Problèmes à résoudre:
1) Relevez tous les pays désignés nommément dans l'extrait sur le protocole de Kyoto.
2) Veuillez convertir en liste JSON de chaînes les lignes de la liste allant de la ligne contenant « name author: Michx. » jusqu'à la ligne contenant « collector number: 5438 », toutes deux incluses, à raison d'une chaîne par ligne, sans les lignes vides.

Extrait du document:
_ _ _ _ _
Le bilan de la première période d'engagement 2008-2012 est mitigé. Les États-Unis, qui ont cédé à la Chine leur place de plus gros émetteur mondial, n'ont jamais ratifié le protocole de Kyoto ; le Canada s'en est retiré fin 2012 pour ne pas avoir à répondre du manquement à ses obligations. Au total, les États parties ont obtenu un résultat six fois meilleur que les objectifs de départ, mais seuls les pays d'Europe ont dépassé leurs objectifs, huit des 36 États concernés ayant dû recourir aux mécanismes de flexibilité pour se conformer à leurs engagements. Le respect du protocole de Kyoto résulte en vérité moins des adaptations apportées au mix énergétique que de la tertiarisation des économies des pays en développement. Au niveau mondial, entre 1990 et 2010, les émissions de gaz à effet de serre ont augmenté de 30 %. Elles ont progressé de 18,5 % au Canada et de 9,5 % aux États-Unis.
_ _ _ _ _
Liste des données:
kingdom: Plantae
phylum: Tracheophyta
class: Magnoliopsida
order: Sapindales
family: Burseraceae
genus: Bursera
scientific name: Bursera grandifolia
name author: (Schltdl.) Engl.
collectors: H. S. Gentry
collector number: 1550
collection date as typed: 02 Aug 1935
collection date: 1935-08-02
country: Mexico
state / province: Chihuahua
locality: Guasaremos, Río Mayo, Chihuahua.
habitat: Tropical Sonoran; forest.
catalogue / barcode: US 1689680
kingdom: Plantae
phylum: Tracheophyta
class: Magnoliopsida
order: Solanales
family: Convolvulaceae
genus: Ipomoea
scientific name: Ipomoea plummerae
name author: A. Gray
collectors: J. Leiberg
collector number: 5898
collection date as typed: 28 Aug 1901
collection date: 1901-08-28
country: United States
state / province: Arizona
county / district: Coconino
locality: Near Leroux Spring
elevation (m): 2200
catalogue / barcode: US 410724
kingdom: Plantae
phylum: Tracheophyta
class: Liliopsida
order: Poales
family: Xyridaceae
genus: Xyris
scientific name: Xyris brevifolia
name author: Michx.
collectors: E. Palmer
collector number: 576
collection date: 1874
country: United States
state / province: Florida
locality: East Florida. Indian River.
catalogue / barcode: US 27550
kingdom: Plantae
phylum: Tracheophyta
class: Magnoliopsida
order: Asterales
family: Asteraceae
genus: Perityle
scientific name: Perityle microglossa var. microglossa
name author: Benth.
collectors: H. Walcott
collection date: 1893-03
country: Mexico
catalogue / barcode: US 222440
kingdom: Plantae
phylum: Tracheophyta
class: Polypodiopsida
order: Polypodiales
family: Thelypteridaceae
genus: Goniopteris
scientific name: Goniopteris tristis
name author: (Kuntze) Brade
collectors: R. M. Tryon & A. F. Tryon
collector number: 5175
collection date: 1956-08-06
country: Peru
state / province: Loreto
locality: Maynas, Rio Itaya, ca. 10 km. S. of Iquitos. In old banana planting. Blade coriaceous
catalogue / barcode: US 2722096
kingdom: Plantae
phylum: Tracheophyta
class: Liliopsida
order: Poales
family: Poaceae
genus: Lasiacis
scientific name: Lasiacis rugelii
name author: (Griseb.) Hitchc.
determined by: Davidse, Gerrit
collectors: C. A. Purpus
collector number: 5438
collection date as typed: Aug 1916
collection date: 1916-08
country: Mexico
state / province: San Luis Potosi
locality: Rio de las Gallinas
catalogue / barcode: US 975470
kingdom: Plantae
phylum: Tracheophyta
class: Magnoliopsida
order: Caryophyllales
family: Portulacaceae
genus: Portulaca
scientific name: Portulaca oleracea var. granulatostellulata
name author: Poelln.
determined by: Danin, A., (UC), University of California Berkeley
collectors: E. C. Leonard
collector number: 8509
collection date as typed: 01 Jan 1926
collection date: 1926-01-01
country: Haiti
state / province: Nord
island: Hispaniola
_ _ _ _ _
Réponses finales:
1) États-Unis, Chine, Canada

2)
[
  "name author: Michx.",
  "collectors: E. Palmer",
  "collector number: 576",
  "collection date: 1874",
  "country: United States",
  "state / province: Florida",
  "locality: East Florida. Indian River.",
  "catalogue / barcode: US 27550",
  "kingdom: Plantae",
  "phylum: Tracheophyta",
  "class: Magnoliopsida",
  "order: Asterales",
  "family: Asteraceae",
  "genus: Perityle",
  "scientific name: Perityle microglossa var. microglossa",
  "name author: Benth.",
  "collectors: H. Walcott",
  "collection date: 1893-03",
  "country: Mexico",
  "catalogue / barcode: US 222440",
  "kingdom: Plantae",
  "phylum: Tracheophyta",
  "class: Polypodiopsida",
  "order: Polypodiales",
  "family: Thelypteridaceae",
  "genus: Goniopteris",
  "scientific name: Goniopteris tristis",
  "name author: (Kuntze) Brade",
  "collectors: R. M. Tryon & A. F. Tryon",
  "collector number: 5175",
  "collection date: 1956-08-06",
  "country: Peru",
  "state / province: Loreto",
  "locality: Maynas, Rio Itaya, ca. 10 km. S. of Iquitos. In old banana planting. Blade coriaceous",
  "catalogue / barcode: US 2722096",
  "kingdom: Plantae",
  "phylum: Tracheophyta",
  "class: Liliopsida",
  "order: Poales",
  "family: Poaceae",
  "genus: Lasiacis",
  "scientific name: Lasiacis rugelii",
  "name author: (Griseb.) Hitchc.",
  "determined by: Davidse, Gerrit",
  "collectors: C. A. Purpus",
  "collector number: 5438"
]